**To do**
Set out everything in the records from the very start down to and including the line containing "family: Regulidae" as a Markdown table. Give each line a row number under No. and the line itself under Entry, and skip any blank lines.

**Exercise material**
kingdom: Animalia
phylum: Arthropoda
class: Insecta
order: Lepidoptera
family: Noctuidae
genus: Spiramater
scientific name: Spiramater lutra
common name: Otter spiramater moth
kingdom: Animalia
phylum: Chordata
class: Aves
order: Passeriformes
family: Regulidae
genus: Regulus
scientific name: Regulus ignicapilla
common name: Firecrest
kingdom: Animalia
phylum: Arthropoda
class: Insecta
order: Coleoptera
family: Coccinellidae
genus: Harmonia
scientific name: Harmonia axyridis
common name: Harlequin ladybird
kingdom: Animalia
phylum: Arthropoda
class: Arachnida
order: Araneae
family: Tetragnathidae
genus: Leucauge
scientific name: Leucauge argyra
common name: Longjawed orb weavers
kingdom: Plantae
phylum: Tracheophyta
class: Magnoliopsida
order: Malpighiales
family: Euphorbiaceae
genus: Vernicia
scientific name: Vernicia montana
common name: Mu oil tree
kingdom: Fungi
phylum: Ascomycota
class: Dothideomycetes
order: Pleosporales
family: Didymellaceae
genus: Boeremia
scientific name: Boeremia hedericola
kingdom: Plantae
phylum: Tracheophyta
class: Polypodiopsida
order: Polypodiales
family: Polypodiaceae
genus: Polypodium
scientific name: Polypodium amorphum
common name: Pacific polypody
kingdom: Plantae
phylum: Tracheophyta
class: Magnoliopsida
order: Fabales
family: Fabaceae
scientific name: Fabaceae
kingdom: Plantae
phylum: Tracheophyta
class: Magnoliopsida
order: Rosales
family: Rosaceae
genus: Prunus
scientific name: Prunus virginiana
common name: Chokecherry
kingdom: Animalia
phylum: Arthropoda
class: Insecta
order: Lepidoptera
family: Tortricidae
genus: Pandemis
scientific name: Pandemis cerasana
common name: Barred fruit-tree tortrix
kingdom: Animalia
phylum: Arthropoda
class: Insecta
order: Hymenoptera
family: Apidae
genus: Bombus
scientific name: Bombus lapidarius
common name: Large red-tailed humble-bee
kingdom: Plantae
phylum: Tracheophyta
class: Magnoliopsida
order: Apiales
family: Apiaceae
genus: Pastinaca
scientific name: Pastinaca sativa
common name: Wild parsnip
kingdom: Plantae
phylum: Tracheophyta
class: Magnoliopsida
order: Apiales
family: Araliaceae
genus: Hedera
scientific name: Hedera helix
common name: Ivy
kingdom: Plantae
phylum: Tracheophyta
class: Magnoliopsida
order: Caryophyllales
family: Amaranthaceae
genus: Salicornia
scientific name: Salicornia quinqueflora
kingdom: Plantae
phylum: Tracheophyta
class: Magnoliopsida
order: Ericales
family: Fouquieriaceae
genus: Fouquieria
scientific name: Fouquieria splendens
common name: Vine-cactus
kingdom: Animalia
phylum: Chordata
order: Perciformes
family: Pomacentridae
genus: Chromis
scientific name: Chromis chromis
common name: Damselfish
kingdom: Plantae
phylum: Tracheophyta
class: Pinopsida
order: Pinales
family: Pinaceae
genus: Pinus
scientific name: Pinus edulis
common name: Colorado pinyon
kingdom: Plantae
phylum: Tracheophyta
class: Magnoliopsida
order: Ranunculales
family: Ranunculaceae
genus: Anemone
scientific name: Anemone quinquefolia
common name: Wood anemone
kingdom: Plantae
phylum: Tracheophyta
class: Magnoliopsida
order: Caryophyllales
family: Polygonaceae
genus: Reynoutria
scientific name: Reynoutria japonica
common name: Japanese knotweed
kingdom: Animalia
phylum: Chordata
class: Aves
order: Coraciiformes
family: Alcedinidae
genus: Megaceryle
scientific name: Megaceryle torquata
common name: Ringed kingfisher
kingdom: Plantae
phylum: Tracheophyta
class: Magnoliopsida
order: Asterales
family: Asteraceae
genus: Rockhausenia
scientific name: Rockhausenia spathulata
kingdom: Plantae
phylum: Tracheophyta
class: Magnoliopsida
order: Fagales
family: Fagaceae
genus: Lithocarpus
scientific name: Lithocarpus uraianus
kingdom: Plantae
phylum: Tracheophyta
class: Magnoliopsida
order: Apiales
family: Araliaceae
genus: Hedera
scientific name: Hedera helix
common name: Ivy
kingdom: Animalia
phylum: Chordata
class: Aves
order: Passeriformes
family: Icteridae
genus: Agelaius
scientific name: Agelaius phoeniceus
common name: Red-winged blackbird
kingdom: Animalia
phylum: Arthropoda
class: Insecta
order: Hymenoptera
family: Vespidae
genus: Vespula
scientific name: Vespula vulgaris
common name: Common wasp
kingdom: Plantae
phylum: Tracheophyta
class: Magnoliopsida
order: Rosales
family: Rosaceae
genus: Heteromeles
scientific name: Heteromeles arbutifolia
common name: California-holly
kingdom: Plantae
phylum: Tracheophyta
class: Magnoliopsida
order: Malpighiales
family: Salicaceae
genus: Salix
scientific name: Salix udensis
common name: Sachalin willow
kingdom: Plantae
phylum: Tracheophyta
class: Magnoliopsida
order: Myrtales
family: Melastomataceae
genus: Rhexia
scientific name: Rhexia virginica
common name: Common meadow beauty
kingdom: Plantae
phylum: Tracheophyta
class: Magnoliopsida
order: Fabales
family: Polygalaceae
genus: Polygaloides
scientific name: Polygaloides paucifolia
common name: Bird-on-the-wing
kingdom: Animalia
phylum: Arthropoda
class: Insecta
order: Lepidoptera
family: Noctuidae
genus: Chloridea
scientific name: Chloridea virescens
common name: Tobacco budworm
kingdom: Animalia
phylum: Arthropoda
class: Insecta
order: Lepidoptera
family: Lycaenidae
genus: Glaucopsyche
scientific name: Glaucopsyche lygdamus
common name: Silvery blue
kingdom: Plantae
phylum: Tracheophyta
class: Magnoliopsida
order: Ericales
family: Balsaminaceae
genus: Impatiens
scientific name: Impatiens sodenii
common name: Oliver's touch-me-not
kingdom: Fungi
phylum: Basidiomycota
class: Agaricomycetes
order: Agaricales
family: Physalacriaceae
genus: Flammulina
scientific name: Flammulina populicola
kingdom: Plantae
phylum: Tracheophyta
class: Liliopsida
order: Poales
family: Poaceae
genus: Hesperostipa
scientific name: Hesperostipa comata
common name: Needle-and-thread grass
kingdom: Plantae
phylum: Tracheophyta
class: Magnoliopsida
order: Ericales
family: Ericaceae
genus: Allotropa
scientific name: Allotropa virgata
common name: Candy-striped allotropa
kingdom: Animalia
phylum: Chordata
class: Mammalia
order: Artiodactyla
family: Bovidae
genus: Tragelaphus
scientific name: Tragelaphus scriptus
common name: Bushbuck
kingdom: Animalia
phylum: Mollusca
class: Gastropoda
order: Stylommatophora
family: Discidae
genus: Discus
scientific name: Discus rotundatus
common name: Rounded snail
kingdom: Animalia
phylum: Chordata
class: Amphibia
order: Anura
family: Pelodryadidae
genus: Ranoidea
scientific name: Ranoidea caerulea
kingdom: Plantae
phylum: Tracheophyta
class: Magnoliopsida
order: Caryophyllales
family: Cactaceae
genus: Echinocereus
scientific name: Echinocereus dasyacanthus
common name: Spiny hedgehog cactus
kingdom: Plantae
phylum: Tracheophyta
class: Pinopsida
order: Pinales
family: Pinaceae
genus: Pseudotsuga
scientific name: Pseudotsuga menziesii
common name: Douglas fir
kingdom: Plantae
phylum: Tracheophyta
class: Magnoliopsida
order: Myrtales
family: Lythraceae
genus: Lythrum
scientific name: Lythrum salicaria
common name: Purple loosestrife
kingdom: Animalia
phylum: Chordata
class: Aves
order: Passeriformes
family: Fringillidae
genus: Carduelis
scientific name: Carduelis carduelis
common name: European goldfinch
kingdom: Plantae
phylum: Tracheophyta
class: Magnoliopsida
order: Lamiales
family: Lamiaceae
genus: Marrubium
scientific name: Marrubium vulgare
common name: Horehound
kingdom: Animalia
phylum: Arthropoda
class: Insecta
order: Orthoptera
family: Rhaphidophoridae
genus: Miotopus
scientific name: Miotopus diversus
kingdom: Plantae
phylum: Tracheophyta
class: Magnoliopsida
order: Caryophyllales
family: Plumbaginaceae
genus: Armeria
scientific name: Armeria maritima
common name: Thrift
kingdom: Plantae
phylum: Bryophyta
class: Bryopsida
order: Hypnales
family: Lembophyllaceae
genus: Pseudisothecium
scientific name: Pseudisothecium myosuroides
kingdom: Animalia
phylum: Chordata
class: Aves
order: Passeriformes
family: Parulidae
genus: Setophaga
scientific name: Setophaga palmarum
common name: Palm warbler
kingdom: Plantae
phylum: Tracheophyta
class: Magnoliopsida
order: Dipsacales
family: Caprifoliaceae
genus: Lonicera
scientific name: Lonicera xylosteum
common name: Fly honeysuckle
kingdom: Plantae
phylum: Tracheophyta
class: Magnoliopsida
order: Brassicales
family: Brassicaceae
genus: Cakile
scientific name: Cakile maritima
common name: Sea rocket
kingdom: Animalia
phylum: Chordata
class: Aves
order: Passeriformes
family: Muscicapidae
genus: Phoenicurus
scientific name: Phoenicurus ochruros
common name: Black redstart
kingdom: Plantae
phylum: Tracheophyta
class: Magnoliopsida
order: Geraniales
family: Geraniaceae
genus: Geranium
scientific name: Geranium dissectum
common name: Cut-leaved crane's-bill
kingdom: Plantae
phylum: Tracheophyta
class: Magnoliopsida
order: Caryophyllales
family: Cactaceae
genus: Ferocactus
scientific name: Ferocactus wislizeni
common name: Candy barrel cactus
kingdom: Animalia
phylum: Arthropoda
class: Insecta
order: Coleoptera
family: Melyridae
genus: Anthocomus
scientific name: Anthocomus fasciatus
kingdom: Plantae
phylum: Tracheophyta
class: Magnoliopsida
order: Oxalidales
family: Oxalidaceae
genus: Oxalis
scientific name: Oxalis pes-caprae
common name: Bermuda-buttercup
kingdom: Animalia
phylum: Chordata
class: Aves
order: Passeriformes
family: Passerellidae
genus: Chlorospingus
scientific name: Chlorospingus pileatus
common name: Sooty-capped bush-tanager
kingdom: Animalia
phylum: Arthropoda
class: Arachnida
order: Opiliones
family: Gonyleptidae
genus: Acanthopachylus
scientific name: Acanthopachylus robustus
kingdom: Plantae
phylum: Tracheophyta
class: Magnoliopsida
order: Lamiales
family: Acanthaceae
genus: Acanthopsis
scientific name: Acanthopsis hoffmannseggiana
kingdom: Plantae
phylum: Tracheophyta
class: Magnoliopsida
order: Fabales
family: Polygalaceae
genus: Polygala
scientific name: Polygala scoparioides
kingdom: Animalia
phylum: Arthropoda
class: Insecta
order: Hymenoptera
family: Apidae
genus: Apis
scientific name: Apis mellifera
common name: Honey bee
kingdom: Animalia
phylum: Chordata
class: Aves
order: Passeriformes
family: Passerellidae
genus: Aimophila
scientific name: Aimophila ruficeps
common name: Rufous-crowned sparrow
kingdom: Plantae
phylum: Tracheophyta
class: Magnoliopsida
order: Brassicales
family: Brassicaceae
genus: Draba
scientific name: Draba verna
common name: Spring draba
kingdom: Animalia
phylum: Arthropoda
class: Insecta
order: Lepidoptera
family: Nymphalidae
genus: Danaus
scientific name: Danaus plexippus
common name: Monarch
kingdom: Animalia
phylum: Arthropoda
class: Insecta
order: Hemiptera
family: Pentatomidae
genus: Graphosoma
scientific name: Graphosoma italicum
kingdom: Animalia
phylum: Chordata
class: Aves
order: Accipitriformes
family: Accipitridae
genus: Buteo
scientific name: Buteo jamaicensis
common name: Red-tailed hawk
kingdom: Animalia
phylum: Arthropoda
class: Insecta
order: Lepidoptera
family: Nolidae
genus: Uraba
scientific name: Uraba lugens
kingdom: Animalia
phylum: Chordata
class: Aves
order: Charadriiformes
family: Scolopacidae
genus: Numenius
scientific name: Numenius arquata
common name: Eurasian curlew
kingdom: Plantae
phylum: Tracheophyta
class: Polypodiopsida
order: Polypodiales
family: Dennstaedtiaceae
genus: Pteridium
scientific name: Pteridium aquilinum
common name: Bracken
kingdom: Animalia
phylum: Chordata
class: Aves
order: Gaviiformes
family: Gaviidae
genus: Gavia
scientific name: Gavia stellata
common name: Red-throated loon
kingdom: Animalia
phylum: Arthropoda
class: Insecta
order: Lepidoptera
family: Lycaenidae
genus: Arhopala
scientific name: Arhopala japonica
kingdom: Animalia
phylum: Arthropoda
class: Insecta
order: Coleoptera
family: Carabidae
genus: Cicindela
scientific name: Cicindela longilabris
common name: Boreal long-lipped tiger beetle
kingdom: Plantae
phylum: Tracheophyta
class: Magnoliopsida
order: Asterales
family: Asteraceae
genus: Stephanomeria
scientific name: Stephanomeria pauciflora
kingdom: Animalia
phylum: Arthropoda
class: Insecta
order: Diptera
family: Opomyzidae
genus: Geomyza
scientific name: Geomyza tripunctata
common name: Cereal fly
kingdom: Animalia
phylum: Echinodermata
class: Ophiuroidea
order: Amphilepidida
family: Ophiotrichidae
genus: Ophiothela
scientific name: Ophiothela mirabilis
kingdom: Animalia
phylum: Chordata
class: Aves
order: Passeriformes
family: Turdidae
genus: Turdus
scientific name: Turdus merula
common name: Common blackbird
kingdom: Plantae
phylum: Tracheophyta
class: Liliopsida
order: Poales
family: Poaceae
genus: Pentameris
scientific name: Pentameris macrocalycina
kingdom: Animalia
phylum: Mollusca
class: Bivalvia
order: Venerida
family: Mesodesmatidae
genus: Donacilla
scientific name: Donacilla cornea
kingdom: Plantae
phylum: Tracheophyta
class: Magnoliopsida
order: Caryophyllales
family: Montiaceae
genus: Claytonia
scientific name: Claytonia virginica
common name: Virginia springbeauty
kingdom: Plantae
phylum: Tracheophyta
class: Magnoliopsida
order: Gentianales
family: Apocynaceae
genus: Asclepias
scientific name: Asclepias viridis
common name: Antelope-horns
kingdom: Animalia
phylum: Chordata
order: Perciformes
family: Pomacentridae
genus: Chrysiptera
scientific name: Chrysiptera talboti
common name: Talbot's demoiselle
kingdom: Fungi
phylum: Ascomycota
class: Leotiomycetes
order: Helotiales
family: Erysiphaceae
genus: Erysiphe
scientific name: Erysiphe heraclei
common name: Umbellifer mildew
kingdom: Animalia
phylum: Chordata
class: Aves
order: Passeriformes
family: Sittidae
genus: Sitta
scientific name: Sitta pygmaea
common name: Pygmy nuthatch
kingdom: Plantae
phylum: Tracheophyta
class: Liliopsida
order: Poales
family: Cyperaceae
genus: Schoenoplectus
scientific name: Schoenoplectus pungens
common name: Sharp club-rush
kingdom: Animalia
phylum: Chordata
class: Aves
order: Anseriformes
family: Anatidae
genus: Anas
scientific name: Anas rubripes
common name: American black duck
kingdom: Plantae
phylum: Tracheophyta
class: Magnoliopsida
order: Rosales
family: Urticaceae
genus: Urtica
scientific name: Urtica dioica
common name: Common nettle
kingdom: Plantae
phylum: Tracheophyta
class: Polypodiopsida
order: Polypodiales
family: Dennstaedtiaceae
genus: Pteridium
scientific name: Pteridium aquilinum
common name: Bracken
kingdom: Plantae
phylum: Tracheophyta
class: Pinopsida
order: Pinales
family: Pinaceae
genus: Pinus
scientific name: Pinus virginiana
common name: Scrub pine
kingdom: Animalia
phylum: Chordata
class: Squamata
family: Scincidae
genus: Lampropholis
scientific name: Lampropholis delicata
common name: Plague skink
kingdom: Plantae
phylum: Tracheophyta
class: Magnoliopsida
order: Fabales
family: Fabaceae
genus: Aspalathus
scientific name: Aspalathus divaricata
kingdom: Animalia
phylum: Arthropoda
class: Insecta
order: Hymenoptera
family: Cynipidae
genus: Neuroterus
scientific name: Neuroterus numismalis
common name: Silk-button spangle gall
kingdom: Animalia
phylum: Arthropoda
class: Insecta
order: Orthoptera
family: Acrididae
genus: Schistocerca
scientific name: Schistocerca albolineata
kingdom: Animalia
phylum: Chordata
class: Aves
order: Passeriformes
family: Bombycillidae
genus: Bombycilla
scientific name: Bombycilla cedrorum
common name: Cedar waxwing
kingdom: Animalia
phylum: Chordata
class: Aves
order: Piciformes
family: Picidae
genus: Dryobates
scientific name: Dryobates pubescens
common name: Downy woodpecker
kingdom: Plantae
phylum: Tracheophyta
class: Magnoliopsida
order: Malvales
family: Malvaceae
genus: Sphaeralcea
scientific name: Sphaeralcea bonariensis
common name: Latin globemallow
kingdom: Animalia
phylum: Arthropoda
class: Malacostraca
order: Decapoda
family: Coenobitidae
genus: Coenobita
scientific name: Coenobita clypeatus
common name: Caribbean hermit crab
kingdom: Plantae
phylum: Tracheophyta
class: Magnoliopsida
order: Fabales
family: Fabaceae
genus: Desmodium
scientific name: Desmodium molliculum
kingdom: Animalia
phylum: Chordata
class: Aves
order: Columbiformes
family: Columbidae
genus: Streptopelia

**Task output**
| No. | Entry |
|---|---|
| 1 | kingdom: Animalia |
| 2 | phylum: Arthropoda |
| 3 | class: Insecta |
| 4 | order: Lepidoptera |
| 5 | family: Noctuidae |
| 6 | genus: Spiramater |
| 7 | scientific name: Spiramater lutra |
| 8 | common name: Otter spiramater moth |
| 9 | kingdom: Animalia |
| 10 | phylum: Chordata |
| 11 | class: Aves |
| 12 | order: Passeriformes |
| 13 | family: Regulidae |